BEGIN

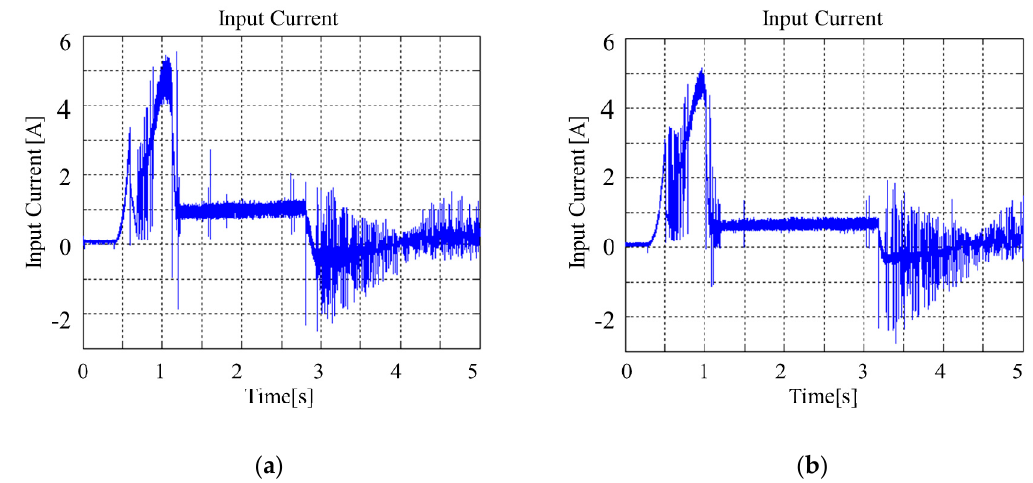
( b ) Figure 17. Experimental result of position control: ( a ) without MTPA and ( b ) with MTPA. To verify the effectiveness of the MTPA control method, Figure 18 shows the DC input current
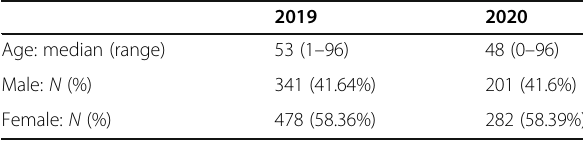
Table 2 Patient ’ s demographic data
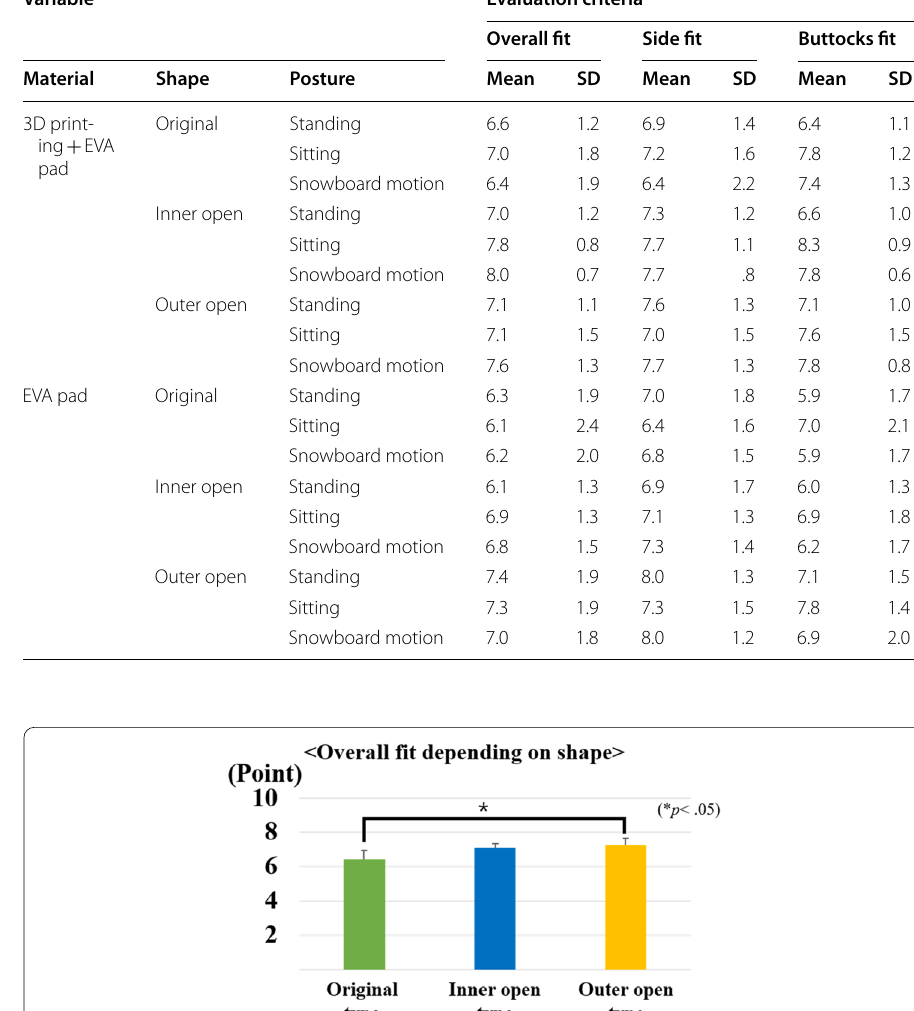
Table 5 Mean and SD of subjective fit evaluation depending on material, shape, and test posture (N 10) = Variable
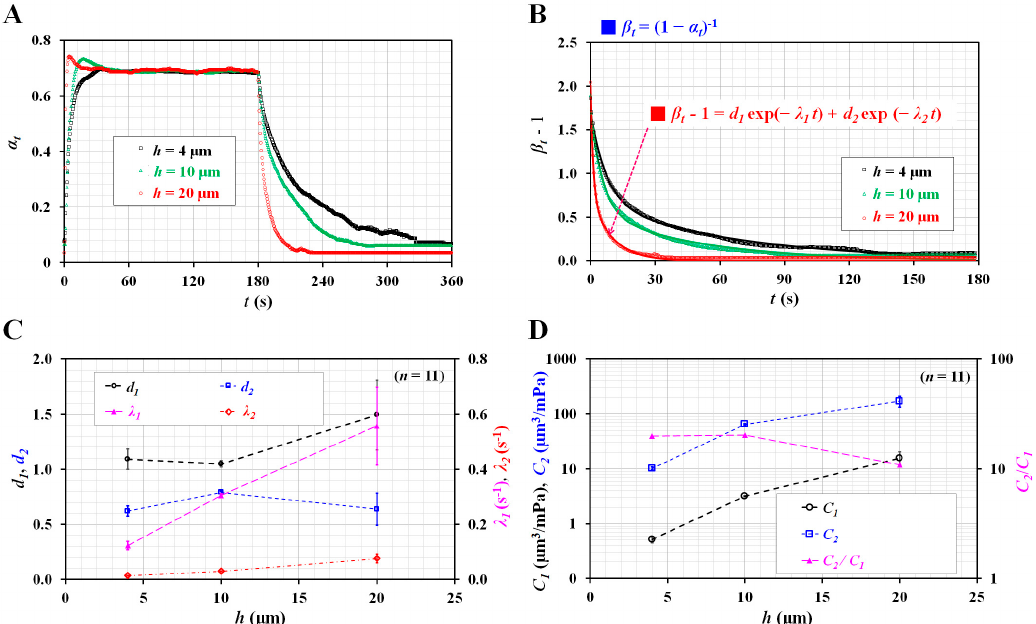
Figure 3. Contribution of channel depth to compliance. ( A ) Temporal variations of α t with respect to channel depth ( h ) ( h = 4, 10, and 20 µm). ( B ) Variation of ( β t –1) with respect to h . On the basis of the relationship β t = (1 − α t ) − 1 , the nonlinear regression formula was assumed as ( β t -1) = d 1 exp (– λ 1 t ) + d 2 exp (– λ 2 t ). ( C ) Variations of four constants (i.e., d 1 , d 2 , λ 1 , and λ 2 ) with respect to h . ( D ) Variations of C 1 , C 2 , and C 2 / C 1 with respect to h .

END

Problem description
Write out again, exactly, only the lines from the beginning of the material above to the line that holds "Table 5 Mean", both ends included, and no pictures.

Solution below
( b ) Figure 17. Experimental result of position control: ( a ) without MTPA and ( b ) with MTPA. To verify the effectiveness of the MTPA control method, Figure 18 shows the DC input current
Table 2 Patient ’ s demographic data
Table 5 Mean and SD of subjective fit evaluation depending on material, shape, and test posture (N 10) = Variable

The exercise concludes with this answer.